Zeynelâbidîn, zühd ve takvâ açısından ümmetin önde gelen şahsiyetlerinden biridir. Büyük bir tâbiî olarak, babası ve amcası dışında Hz. Âişe, İbn Abbas, Ebû Hüreyre, Câbir b. Abdullah, Abdullah b. Ömer ve Ümmü Seleme gibi sahâbîlerden hadis rivayet etmiştir. Tâbiînden Saîd b. Cübeyr ve Seleme b. Dînâr ile ilmî sohbetlerde bulunmuş; Zührî, Süfyân b. Uyeyne, Nâfi’ ve Mukatil b. Süleyman gibi önemli talebeler yetiştirmiştir. Zamanının en büyük fakihlerinden biri olarak zor meselelerde başvurulan bir ilmî merci olmuştur.

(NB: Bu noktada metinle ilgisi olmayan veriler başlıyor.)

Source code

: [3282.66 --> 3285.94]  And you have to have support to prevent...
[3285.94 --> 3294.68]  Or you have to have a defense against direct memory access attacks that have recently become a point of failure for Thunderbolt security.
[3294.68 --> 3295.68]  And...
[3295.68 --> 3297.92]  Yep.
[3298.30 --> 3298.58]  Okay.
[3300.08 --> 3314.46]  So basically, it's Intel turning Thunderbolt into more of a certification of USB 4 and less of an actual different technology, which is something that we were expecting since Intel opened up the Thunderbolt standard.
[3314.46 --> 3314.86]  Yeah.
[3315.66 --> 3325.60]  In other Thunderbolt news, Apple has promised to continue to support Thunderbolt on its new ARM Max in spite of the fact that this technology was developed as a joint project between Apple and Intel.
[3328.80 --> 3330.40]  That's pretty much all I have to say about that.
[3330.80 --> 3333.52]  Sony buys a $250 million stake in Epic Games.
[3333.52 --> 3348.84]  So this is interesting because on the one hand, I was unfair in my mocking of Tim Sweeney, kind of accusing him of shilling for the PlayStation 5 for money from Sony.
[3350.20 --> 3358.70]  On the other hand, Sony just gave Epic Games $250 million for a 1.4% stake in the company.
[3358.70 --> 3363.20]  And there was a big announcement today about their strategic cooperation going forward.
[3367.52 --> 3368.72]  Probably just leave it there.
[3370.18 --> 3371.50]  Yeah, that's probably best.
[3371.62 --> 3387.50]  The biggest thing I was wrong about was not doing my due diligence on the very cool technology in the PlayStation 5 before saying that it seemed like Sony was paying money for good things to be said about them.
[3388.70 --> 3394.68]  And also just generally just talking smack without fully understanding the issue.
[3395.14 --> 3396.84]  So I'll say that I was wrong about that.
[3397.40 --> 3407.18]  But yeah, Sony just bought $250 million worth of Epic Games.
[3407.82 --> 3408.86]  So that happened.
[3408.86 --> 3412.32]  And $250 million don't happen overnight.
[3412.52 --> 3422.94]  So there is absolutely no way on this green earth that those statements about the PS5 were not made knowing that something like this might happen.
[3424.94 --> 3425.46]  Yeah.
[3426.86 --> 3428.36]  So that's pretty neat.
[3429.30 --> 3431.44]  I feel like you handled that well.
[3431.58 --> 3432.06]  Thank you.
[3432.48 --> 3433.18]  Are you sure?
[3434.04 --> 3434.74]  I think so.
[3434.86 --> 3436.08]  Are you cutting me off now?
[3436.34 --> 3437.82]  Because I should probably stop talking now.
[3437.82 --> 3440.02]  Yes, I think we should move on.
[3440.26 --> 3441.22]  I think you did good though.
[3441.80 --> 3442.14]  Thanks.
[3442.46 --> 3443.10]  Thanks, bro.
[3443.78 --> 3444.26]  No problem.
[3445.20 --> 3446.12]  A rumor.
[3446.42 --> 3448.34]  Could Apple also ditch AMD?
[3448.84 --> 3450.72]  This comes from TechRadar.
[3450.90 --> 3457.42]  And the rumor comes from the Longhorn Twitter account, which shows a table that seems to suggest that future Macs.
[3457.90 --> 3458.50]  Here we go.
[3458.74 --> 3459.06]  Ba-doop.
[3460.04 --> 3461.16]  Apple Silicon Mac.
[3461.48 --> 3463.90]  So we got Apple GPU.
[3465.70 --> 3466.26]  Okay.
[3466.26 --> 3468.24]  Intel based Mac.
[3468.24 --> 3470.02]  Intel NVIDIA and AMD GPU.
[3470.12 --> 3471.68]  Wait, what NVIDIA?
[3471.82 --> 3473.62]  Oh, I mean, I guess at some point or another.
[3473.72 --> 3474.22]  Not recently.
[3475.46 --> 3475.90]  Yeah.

İmâmî-İsnâaşerî Şîası tarafından dördüncü imam kabul edilmekle birlikte, ilk üç halife hakkında olumlu görüşler beyan etmiş, onların kötülenmesini uygun görmemiştir. “Kıyamet günü” Hz. Ali’nin geri döneceğini söyleyerek Şiîlerin “rec’at” anlayışına karşı çıkmıştır. Şiîliğe dair şu sözleri de onun mutedil tutumunu yansıtır:
“Ey Iraklılar! Bizi İslâm kardeşliği sevgisiyle seviniz, sakın putlara tapar gibi sevmeyiniz. Zira bu şekildeki sevginiz bizim için sadece bir ar ve utanç vesilesidir.”
Abdest alırken renginin sararması, namaz kılarken titremesi ve gece fakirlere sırtında yiyecek taşıması onun zühd, takvâ ve cömertliğinin örnekleri olarak anlatılır. Tasavvuf kaynaklarında da onun ahlâkî olgunluğu, ilmi ve kerametleriyle ilgili pek çok rivayet yer alır. Ünlü şair Ferezdak’ın onun üstün niteliklerini öven kasidesi ise ilmî şahsiyetini yansıtan önemli bir kaynak olarak kabul edilir ve birçok âlim tarafından şerh edilmiştir.